TASK LIST
1. Please explain in one to three sentences why the resource pool steering passage says that step 404 is optional.
2. Pick up the resource pool steering passage after its final sentence and keep writing it.

DOCUMENT SEGMENT
┄┄┄┄┄┄┄┄┄┄
For another example, the steering plan indicates that in the target time period, a quantity of service requests that are of the service traffic of the target service and that are allocated to the resource pool 20 (or the instance cluster 200) is 1000, a quantity of service requests allocated to the resource pool 21 (or the instance cluster 210) is 500, and a quantity of service requests allocated to the resource pool 22 (or the instance cluster 220) is 400. The steering node 12 allocates, according to the steering plan, the service request received in the target time period to one or more resource pools.

If the steering plan further indicates that the priority order of the plurality of resource pools corresponding to the target service is as follows: resource pool 20>resource pool 22>resource pool 21, in the time period from 16:00 to 16:01 on 2024.04.09, the steering node 12 first sends the received service requests of the target service to the resource pool 20. When a quantity of service requests sent to the resource pool 20 reaches 1000, if continuously receiving service requests of the target service, the steering node 12 sends the received service requests of the target service to the resource pool 22. When a quantity of service requests sent to the resource pool 22 reaches 400, if continuously receiving service requests of the target service, the steering node 12 sends the received service requests of the target service to the resource pool 21 until the quantity reaches 500.

It should be noted that step 404 is an optional step. If the cloud management platform node 11 and the steering node 12 are located in a same computing device, the cloud management platform node 11 may not send the steering plan to the steering node 12. In addition, when the quantity of instances that are of the instance cluster and that can be provided for the target service in each resource pool in the target time period is determined, only a quantity of virtual machines that are used to scale out the instance cluster of the target service in the resource pool in the target time period is included. Optionally, a quantity of virtual machines included in the instance cluster of the target service, for example, a quantity of virtual machines in the instance cluster at a start moment of the target time period, may be further included.
┄┄┄┄┄┄┄┄┄┄
DATA EXCERPTS
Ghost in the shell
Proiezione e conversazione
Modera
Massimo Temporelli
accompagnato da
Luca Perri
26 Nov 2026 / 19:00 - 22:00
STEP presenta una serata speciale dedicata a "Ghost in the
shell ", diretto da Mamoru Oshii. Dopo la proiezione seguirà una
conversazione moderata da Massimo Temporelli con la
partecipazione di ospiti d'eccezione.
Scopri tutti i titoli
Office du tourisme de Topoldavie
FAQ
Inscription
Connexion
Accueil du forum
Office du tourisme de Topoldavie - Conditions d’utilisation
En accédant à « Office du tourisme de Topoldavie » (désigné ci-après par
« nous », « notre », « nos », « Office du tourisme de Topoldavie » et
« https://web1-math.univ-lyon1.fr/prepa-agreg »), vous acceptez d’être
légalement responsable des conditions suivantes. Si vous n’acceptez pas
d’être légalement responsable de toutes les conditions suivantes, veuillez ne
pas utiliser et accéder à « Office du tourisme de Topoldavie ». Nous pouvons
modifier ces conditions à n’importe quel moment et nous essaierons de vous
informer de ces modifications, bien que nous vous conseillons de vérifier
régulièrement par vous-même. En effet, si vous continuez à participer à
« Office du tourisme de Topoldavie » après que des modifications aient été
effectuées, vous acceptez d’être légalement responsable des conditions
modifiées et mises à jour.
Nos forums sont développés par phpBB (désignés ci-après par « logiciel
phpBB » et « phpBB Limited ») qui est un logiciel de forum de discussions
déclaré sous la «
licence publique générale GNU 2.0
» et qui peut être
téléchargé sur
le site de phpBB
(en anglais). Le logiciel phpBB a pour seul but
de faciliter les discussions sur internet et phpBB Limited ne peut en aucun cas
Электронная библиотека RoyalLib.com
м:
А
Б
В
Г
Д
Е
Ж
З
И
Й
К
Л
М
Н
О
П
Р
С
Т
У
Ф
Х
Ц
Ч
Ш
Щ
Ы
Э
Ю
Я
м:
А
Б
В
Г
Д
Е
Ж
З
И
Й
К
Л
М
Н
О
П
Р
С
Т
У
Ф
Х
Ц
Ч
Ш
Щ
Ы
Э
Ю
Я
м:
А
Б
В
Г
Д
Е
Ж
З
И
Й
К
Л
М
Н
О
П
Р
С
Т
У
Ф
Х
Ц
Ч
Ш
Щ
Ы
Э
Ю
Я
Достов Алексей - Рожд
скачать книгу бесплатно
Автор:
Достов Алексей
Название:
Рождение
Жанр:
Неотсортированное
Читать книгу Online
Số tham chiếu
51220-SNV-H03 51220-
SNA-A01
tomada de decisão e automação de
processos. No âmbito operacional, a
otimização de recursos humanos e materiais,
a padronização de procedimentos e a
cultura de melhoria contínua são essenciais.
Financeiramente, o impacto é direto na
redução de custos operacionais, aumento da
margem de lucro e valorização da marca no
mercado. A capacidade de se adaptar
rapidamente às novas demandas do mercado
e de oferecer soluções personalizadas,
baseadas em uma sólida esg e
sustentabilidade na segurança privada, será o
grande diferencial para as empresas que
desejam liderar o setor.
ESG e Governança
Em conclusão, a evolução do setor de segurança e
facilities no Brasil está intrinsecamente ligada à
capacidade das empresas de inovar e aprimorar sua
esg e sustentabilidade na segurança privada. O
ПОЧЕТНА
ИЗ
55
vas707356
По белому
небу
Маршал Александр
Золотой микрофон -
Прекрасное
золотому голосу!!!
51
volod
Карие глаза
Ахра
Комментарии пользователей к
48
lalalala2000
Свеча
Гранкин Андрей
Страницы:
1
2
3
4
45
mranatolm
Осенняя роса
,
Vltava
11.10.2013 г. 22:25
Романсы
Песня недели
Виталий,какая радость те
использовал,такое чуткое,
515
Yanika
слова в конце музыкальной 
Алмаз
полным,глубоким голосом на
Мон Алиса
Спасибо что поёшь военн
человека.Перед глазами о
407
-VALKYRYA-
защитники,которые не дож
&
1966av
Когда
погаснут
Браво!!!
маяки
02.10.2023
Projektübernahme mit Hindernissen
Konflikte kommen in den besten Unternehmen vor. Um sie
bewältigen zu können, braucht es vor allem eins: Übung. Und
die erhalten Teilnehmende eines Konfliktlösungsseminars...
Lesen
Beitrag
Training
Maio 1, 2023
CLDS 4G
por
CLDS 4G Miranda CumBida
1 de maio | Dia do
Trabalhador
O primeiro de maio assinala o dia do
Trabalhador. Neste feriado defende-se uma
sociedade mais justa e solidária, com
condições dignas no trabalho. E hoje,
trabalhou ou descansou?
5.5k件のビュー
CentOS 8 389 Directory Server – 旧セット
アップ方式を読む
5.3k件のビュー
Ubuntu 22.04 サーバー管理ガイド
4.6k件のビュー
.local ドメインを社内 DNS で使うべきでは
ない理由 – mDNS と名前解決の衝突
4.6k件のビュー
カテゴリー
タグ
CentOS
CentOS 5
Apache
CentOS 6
┄┄┄┄┄┄┄┄┄┄
RESPONSES BY TASK
1. Step 404 is optional because the cloud management platform node 11 and the steering node 12 may be located in the same computing device. In that case, the cloud management platform node 11 may not send the steering plan to the steering node 12.

2.
Based on the foregoing design, the cloud management platform node 11 determines, based on the available resource information of the resource pool associated with the target service, the steering plan of the target service in the target time period, to predetermine service traffic that is of the target service and that is allocated to each resource pool in different time periods. This helps better implement traffic allocation planning, avoid a case in which the service traffic allocated to the instance cluster exceeds a bearing capability of the resource pool to which the instance cluster belongs, implement collaborative scheduling of a computing resource and a service requirement, implement fine-grained steering, and reduce or avoid large-scale service request congestion in a scenario of a traffic burst. Further, a new cost policy is provided for the target tenant. When the steering plan is determined using the cost policy, costs of the target tenant can be further effectively reduced.

Based on a same inventive concept as the method embodiment, an embodiment of this application further provides a computing apparatus. The computing apparatus is configured to perform the method performed by the cloud management platform node 11 in the method embodiment in FIG. 4 or FIG. 5. As shown in FIG. 5, a computing apparatus 500 includes an obtaining module 501 and a determining module 502. Specifically, in the computing apparatus 500, a connection is established between modules using a communication path.

The obtaining module 501 is configured to obtain available resource information of each resource pool associated with a target service. For a specific implementation, refer to the descriptions of step 401 in FIG. 4. Details are not described herein again.

The determining module 502 is configured to determine, based on the available resource information of each resource pool associated with the target service, a steering plan of the target service in a future time period. For a specific implementation, refer to the descriptions of step 402 in FIG. 4. Details are not described herein again.

In a possible implementation, the available resource information of each resource pool indicates a quantity of idle instances in the resource pool in the time period, and the idle instance is not occupied by another tenant in the resource pool in the time period.

In a possible implementation, the steering plan indicates priority information of the service traffic that is of the target service and that is allocated to all resource pools in the time period.

In a possible implementation, the obtaining module 501 is further configured to obtain resource requirement information of the target service, where the resource requirement information indicates a predicted service traffic value of the target service in the time period. For a specific implementation, refer to the descriptions of step 402 in FIG. 4. Details are not described herein again.

In a possible implementation, a sum of the service traffic that is of the target service and that is allocated to all the resource pools in the time period is equal to the predicted service traffic value, and the service traffic that is of the target service and that is allocated to each resource pool in the time period does not exceed a maximum value of service traffic that is of the target service and that can be carried in the resource pool.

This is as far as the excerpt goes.